PHOTO | EXPO

Play Again

16 Sep - 16 Déc 2017
Vernissage le 16 Sep 2017

L’exposition « Play Again » à Stimultania, à Givors, dévoile une nouvelle série photographique de Po Sim Sambath. En se concentrant sur des joueurs d’airsoft qui ont fait d’une ancienne usine le lieu de leur activité, la jeune photographe poursuit sa réflexion sur les territoires et sur les usages qu’en font les personnes qui y vivent.

L’exposition « Play Again » à Stimultania, pôle de photographie de Givors, présente une nouvelle série de photographies de Po Sim Sambath, fruit d’une réflexion sur le territoire et sur les usages qu’en font les personnes qui y vivent.

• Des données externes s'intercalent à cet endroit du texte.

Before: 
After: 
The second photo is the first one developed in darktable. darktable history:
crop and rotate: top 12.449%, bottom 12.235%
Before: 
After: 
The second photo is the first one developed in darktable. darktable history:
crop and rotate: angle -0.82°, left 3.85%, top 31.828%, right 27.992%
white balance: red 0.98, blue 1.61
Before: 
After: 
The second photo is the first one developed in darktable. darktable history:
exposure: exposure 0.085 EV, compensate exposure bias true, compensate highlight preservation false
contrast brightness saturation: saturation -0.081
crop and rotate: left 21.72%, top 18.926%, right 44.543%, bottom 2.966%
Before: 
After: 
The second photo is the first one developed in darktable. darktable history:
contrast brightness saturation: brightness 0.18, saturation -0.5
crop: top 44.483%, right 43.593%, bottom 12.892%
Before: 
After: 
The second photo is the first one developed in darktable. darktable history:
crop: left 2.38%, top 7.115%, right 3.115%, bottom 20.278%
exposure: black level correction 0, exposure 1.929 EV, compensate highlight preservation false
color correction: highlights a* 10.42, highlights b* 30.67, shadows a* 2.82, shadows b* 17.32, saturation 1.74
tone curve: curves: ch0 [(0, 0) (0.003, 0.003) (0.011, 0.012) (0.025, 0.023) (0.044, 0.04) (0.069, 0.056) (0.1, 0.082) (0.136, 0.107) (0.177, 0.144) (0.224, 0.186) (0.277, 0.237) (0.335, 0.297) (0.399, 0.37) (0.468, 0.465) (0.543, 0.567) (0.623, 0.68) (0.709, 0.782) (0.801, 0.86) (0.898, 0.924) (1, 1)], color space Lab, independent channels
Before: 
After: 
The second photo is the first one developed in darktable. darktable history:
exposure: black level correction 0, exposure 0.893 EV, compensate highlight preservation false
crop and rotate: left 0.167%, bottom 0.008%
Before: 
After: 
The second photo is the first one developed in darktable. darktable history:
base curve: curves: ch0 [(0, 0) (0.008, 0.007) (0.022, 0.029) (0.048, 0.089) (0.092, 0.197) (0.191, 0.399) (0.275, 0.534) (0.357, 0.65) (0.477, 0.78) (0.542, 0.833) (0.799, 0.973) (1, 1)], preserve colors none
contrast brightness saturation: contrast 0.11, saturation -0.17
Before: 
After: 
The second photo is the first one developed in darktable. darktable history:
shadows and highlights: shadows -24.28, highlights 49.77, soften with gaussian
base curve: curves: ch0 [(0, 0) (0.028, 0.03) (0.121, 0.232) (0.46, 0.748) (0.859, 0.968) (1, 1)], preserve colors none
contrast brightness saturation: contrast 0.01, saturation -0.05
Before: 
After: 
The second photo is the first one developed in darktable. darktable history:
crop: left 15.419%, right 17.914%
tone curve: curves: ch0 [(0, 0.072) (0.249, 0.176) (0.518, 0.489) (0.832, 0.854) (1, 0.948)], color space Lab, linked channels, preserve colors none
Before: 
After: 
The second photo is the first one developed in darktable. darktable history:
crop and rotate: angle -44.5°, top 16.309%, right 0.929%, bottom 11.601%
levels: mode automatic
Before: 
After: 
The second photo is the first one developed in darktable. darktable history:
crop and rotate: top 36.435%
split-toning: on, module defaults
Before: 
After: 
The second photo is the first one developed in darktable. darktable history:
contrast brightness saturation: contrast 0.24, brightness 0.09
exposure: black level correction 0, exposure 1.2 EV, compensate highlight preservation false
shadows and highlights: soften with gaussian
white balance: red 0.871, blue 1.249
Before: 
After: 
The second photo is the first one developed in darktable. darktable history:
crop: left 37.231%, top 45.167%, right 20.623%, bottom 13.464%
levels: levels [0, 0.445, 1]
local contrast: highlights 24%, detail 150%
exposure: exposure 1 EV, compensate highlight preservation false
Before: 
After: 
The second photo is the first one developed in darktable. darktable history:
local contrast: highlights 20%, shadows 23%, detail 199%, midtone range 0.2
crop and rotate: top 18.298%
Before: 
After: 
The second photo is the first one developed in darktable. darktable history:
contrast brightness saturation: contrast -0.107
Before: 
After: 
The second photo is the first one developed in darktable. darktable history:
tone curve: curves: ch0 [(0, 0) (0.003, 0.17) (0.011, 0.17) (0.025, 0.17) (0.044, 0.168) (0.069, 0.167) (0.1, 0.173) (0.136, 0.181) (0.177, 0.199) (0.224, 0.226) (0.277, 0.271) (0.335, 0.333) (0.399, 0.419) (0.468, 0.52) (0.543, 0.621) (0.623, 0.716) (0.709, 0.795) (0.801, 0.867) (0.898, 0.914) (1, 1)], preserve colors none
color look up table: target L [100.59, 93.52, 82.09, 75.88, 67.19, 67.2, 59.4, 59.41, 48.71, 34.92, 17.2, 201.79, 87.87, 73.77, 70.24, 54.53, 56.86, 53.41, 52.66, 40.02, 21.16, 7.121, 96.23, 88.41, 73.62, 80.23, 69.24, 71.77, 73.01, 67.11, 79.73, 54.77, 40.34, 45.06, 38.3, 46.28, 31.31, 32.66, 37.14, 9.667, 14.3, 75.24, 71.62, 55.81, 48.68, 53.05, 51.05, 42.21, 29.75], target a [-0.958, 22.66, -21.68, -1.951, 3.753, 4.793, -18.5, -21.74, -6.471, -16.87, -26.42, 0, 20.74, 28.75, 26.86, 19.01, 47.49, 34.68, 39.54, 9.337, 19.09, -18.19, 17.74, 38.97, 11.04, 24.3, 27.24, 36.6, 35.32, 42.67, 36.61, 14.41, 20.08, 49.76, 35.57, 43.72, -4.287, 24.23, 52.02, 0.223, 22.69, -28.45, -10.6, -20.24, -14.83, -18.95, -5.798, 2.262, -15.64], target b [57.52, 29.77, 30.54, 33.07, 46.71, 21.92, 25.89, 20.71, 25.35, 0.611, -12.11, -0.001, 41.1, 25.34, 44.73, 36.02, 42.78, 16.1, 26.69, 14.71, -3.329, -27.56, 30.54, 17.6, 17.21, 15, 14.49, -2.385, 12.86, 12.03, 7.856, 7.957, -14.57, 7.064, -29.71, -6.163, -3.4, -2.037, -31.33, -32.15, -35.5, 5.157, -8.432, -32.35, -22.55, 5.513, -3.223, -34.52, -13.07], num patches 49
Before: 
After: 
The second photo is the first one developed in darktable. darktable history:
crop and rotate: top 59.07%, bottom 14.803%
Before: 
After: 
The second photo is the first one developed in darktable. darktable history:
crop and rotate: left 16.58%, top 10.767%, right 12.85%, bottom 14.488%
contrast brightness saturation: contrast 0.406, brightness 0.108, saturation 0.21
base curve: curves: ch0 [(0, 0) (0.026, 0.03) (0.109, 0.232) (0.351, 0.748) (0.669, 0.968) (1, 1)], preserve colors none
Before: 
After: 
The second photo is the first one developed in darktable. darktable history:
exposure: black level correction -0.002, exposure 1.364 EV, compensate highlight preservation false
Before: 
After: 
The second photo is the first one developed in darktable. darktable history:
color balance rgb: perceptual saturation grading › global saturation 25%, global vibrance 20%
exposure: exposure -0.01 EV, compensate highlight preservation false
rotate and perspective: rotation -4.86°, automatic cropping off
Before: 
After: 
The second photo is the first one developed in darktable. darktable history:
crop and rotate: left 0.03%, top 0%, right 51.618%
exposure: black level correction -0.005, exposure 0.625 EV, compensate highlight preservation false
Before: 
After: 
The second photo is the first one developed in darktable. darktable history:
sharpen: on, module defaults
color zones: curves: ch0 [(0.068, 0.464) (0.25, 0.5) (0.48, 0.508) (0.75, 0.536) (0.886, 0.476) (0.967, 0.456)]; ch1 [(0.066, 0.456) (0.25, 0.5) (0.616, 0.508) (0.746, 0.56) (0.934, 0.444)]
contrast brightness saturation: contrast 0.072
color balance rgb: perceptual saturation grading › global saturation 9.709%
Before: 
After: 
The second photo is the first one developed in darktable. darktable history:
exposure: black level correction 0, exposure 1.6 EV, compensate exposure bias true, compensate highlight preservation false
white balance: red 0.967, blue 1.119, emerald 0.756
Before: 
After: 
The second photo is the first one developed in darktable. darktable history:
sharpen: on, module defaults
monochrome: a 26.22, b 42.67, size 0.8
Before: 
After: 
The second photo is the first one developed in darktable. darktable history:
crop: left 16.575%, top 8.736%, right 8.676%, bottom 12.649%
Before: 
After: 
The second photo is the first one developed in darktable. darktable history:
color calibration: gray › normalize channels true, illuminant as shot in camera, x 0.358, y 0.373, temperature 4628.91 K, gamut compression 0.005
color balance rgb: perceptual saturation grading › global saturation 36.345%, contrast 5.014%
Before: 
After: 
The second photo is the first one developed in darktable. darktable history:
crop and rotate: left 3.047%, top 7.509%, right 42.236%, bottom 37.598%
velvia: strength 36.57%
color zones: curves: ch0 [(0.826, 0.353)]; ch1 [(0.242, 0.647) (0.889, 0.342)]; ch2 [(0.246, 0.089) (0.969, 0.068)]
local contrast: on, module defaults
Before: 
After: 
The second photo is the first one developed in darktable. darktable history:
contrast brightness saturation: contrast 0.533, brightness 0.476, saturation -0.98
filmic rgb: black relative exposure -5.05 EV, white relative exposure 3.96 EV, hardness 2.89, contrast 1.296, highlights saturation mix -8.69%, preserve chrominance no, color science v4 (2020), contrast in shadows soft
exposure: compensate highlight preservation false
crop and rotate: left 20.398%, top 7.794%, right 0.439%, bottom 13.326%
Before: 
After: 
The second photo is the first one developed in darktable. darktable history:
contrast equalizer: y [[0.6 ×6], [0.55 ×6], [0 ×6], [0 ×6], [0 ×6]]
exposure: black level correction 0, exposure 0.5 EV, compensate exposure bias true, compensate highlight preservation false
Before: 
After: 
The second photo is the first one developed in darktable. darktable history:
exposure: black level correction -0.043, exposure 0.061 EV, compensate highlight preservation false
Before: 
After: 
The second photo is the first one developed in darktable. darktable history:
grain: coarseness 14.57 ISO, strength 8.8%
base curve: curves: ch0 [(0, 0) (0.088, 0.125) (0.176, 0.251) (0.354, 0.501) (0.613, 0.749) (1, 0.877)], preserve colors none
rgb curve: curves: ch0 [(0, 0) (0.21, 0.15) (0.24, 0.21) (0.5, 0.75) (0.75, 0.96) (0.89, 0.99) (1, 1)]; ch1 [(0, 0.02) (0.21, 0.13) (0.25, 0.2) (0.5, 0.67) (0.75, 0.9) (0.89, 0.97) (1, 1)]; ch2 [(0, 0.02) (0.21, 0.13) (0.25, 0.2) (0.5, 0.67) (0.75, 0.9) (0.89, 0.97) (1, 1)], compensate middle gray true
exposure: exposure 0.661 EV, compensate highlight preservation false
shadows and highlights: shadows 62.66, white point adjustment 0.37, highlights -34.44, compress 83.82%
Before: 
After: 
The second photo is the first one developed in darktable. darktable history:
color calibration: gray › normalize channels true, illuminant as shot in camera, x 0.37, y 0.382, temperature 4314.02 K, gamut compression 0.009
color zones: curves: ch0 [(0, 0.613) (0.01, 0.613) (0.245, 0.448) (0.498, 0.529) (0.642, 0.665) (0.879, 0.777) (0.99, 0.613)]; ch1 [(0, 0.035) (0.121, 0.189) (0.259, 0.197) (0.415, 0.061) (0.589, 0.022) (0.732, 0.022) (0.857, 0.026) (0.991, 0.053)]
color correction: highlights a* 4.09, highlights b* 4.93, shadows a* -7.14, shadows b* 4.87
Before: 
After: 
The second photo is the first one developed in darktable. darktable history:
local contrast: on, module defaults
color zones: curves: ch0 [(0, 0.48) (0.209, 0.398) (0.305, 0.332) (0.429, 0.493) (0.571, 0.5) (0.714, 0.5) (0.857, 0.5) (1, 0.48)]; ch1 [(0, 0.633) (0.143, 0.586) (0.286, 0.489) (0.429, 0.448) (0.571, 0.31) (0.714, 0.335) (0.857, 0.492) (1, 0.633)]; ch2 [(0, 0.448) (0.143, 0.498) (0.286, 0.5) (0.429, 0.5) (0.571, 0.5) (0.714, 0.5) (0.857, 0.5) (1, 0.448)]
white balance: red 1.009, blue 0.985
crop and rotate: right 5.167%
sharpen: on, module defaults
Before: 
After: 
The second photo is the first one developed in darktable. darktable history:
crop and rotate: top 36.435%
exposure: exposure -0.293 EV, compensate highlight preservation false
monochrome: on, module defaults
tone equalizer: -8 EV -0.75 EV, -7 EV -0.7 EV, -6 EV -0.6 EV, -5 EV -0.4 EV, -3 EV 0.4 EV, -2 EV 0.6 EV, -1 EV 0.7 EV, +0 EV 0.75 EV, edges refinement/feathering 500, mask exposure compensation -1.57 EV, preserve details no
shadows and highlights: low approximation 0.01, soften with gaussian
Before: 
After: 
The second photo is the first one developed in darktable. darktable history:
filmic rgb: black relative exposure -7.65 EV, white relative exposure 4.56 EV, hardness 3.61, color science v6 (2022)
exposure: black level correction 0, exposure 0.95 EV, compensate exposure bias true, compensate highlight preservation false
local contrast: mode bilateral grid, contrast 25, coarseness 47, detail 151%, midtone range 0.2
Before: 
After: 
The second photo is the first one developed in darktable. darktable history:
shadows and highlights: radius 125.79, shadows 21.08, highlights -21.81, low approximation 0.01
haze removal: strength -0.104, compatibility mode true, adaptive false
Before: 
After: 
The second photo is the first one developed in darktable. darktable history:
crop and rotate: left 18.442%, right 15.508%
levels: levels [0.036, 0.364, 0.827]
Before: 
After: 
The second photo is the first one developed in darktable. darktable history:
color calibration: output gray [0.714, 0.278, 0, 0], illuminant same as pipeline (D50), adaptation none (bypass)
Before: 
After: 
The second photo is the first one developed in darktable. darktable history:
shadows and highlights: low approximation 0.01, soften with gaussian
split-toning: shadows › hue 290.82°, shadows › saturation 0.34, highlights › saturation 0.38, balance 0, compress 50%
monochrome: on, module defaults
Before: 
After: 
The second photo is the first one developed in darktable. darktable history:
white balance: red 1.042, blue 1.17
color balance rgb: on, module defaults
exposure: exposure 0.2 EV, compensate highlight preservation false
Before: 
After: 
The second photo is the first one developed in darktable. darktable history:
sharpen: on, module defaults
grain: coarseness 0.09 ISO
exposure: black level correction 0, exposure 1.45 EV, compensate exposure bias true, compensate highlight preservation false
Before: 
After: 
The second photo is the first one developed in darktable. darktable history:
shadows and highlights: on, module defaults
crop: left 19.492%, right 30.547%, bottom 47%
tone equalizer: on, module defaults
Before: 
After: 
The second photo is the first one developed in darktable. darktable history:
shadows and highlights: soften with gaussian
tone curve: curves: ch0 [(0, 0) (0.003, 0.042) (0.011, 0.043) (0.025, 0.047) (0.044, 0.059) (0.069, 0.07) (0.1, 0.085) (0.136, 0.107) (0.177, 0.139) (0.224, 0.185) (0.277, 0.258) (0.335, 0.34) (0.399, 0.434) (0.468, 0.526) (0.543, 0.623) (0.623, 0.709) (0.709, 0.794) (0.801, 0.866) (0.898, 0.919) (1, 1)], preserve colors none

Po Sim Sambath explore les territoires et les usages des personnes qui y vivent

La nouvelle série de photographies de Po Sim Sambath, poursuit son travail autour des territoires en marge et de la façon dont ils sont utilisés par différentes communautés humaines. La ville de Gisors, sur laquelle la jeune photographe porte sa réflexion depuis deux ans, l’a invitée en résidence de création pendant cinq mois durant lesquels elle a pu capter les images d’une ville en mutation.

Intitulée Play Again, la série photographique de Po Sim Sambath se concentre sur un des lieux abandonnés de Gisors : l’usine Fives-Lille qui jusqu’en 1980 employa près de huit mille ouvriers dans la fabrication de roues et d’essieux de wagons. Aujourd’hui dépourvu de sa finalité industrielle, le bâtiment est devenu le lieu de nouveaux usages. Les clichés de Po Sim Sambath saisissent des joueurs d’airsoft (un jeu d’équipe de tir sportif utilisant des répliques d’armes à feu à billes de plastique) qui ont investi l’endroit.

Les photographies de Po Sim Sambath illustrent une nouvelle occupation de l’espace

Les modules construits par les joueurs à partir de bois, contreplaqué et portes de récupération pour se ménager des abris, cachettes et espaces de guet déterminent de multiples lignes qui structurent les photographies de Po Sim Sambath. Ces lignes illustrent une nouvelle occupation de l’espace et de nouveaux codes et protocoles qui guident les hommes, succédant à ceux en vigueur au cours du passé industriel du lieu. Cadre de travail devenu cadre de loisir, l’usine demeure un espace dans lequel se déploie une chorégraphie précise. A travers la force de ses images, Po Sim Sambath dresse un nouveau constat du territoire et des groupes qui y évoluent.